Since 2007 the ERSG was reformed and integrated into Election Working Group or (EWG), which is part of the "Governance Sector Group", one of the four Strategy Groups under the aid coordination structure in Palestine. Role of the secretariat is assumed by the Local Aid Coordination Secretariat (LACS).

== Formation ==

ERSG was formed as an outgrowth of the UN Task Force on Palestine. The UN task force consists of the Quartet (U.S., EU, Russia and the UN Secretary General), Norway, Japan, the World Bank, and the International Monetary Fund and first met July 10, 2002. This task force was responsible for forming support groups for several areas of reform including Civil Society, Elections, Financial Accountability, Judicial Reform, Local Government, Market Economics, and Ministerial and Civil Service Reform. These groups were a reaction to the declining humanitarian situation in the Palestinian. Once the Elections Reform Support Group was organized, the task force was advised in election activities by Ambassador Jean Breteche of the EU, who would later become the Secretariat of ERSG. Secretarial role was in 2005 assumed by IFES.

== Activities ==
The ESRG was supported by the entire task force and coordinated funding for elections programs from USAID, the EU, European countries and Japan.

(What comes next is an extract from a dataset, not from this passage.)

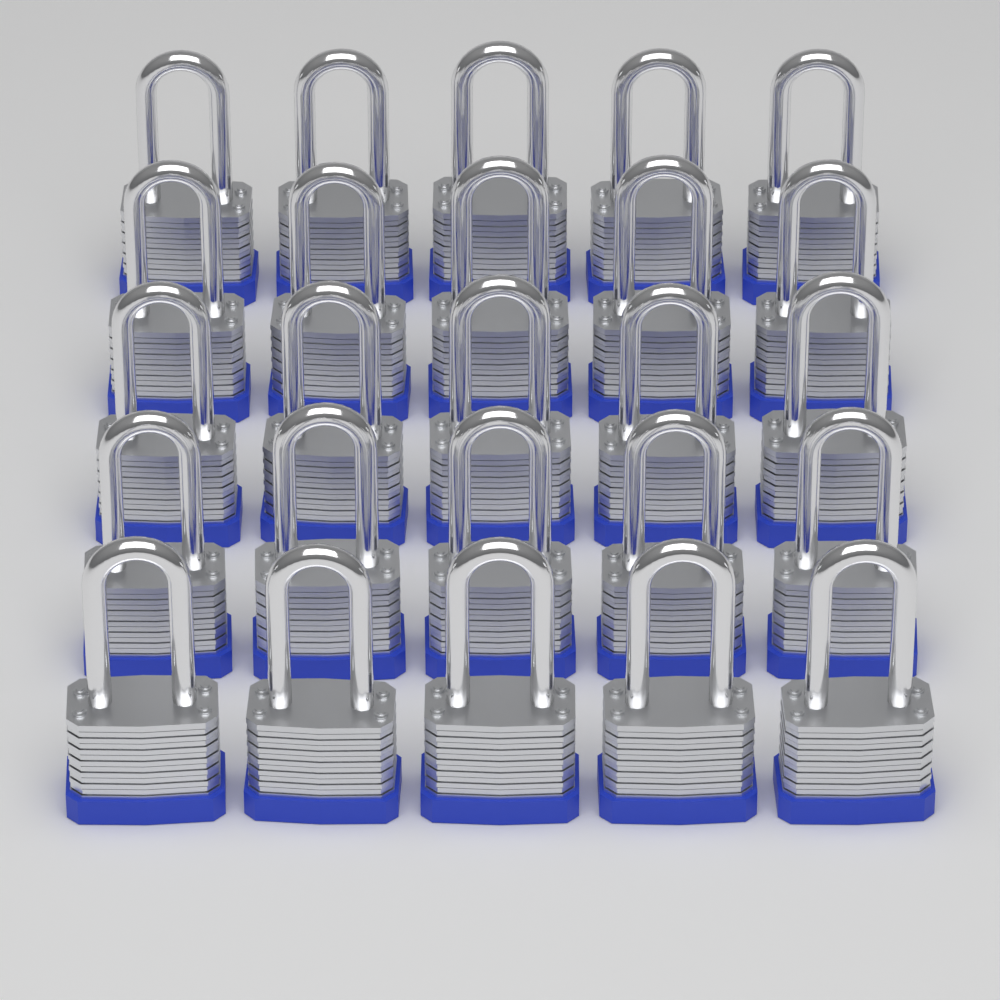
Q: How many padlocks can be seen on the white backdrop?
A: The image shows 25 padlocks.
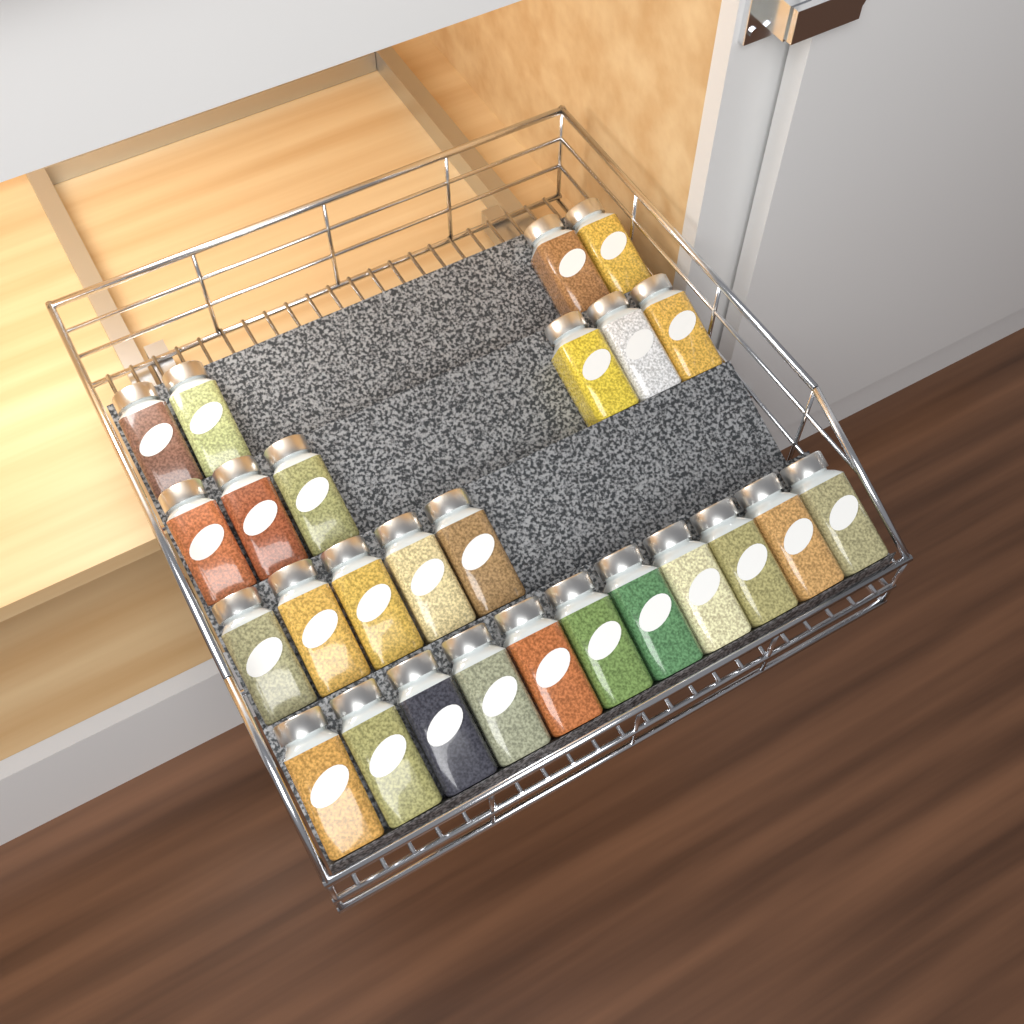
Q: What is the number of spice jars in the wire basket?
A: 26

The ERSG worked with the Palestinian Legislative Council to develop and implement a project to draft election law, supported formation of independent Palestinian Elections Commission and its development into a single, independent, authoritative election management body of the Palestinian Authority.

As part of this support the European Union provided five elections experts and 10 million Euros to support the project, UNDP/PAPP provided two experts, Japan contributed 1 million dollars, Canada contributed 1.2 million Canadian dollars and an expert, Norway contributed 1 million dollars and Denmark provided 300,000 dollars.